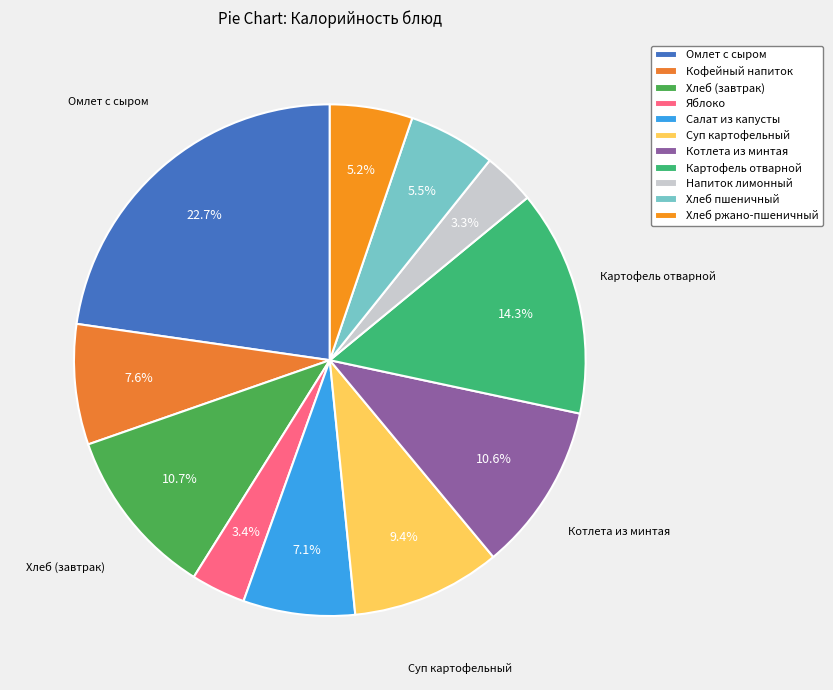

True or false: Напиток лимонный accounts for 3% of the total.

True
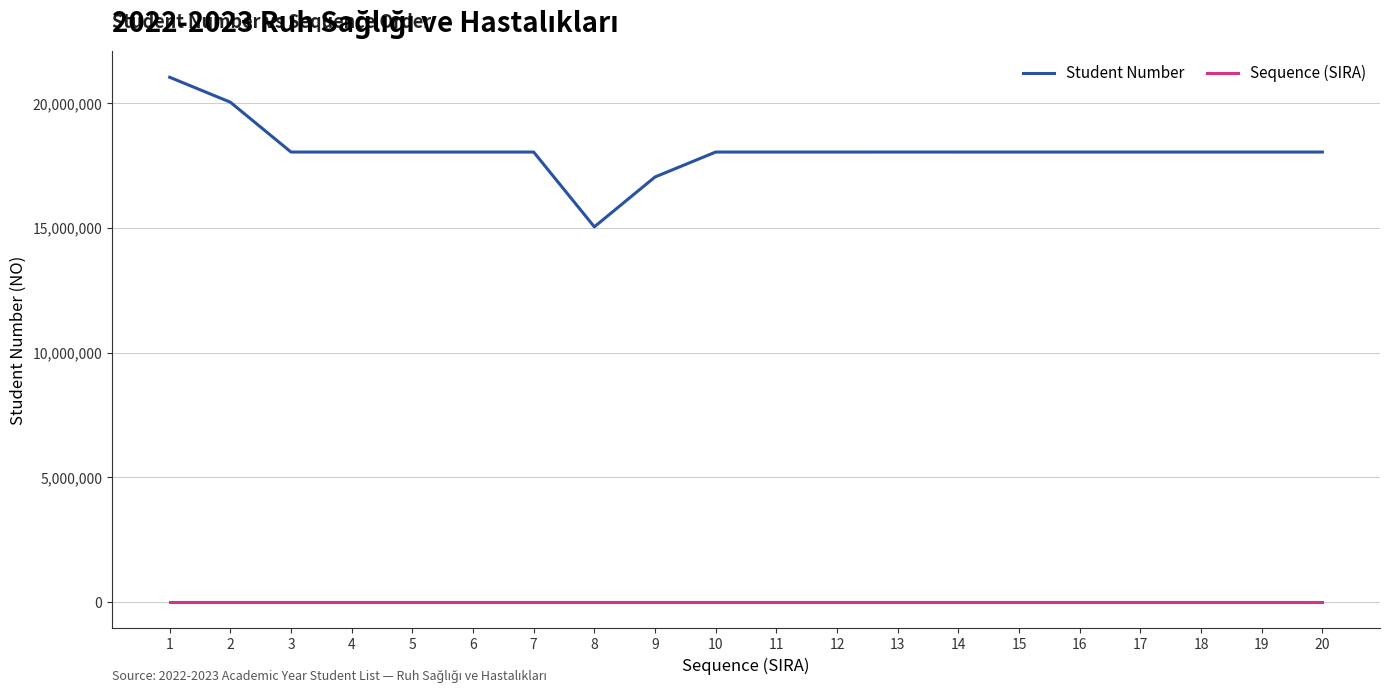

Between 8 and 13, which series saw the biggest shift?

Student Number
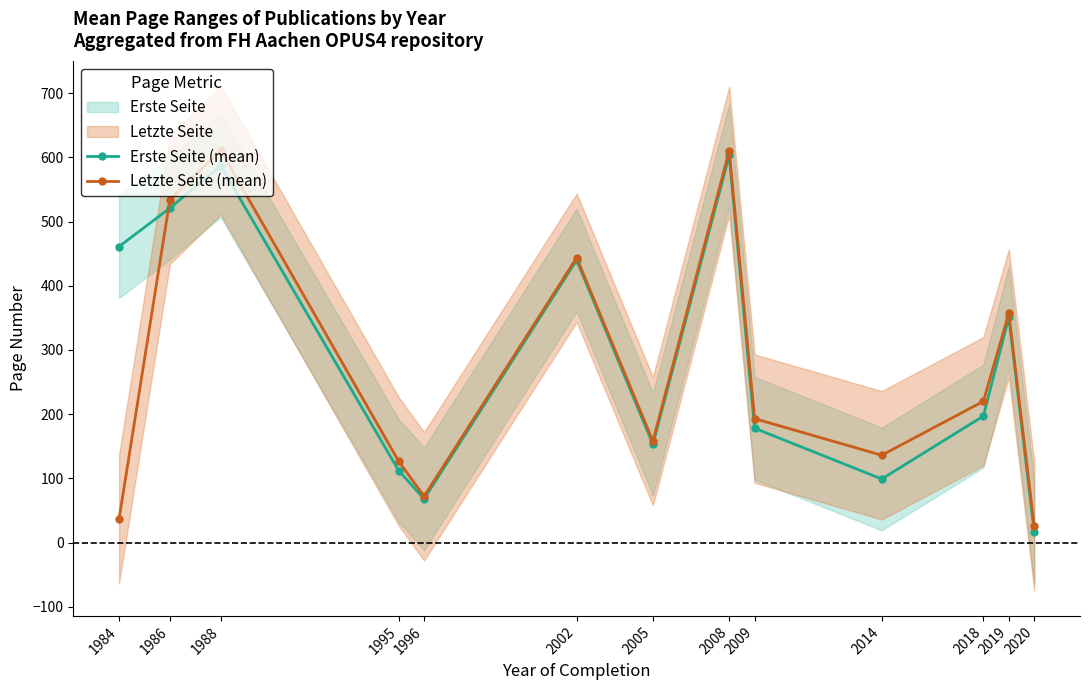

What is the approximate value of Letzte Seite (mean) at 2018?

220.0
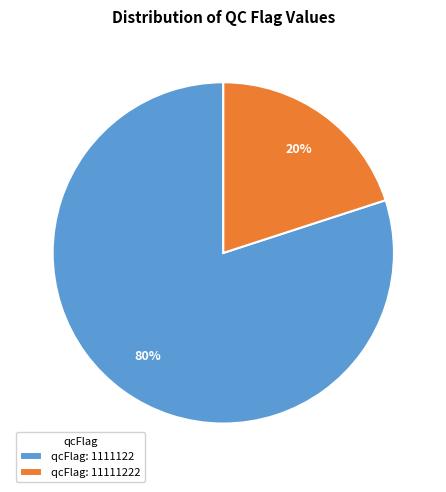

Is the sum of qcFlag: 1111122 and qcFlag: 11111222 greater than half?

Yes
● ● ●
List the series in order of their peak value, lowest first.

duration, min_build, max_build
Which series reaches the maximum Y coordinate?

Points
● ● ●
▶ _WHAT IS EXPECTED_
Return each line of the material above that contains the word "value".

▶ _RESULT OF THE TASK_
What is the approximate value of Letzte Seite (mean) at 2018?
List the series in order of their peak value, lowest first.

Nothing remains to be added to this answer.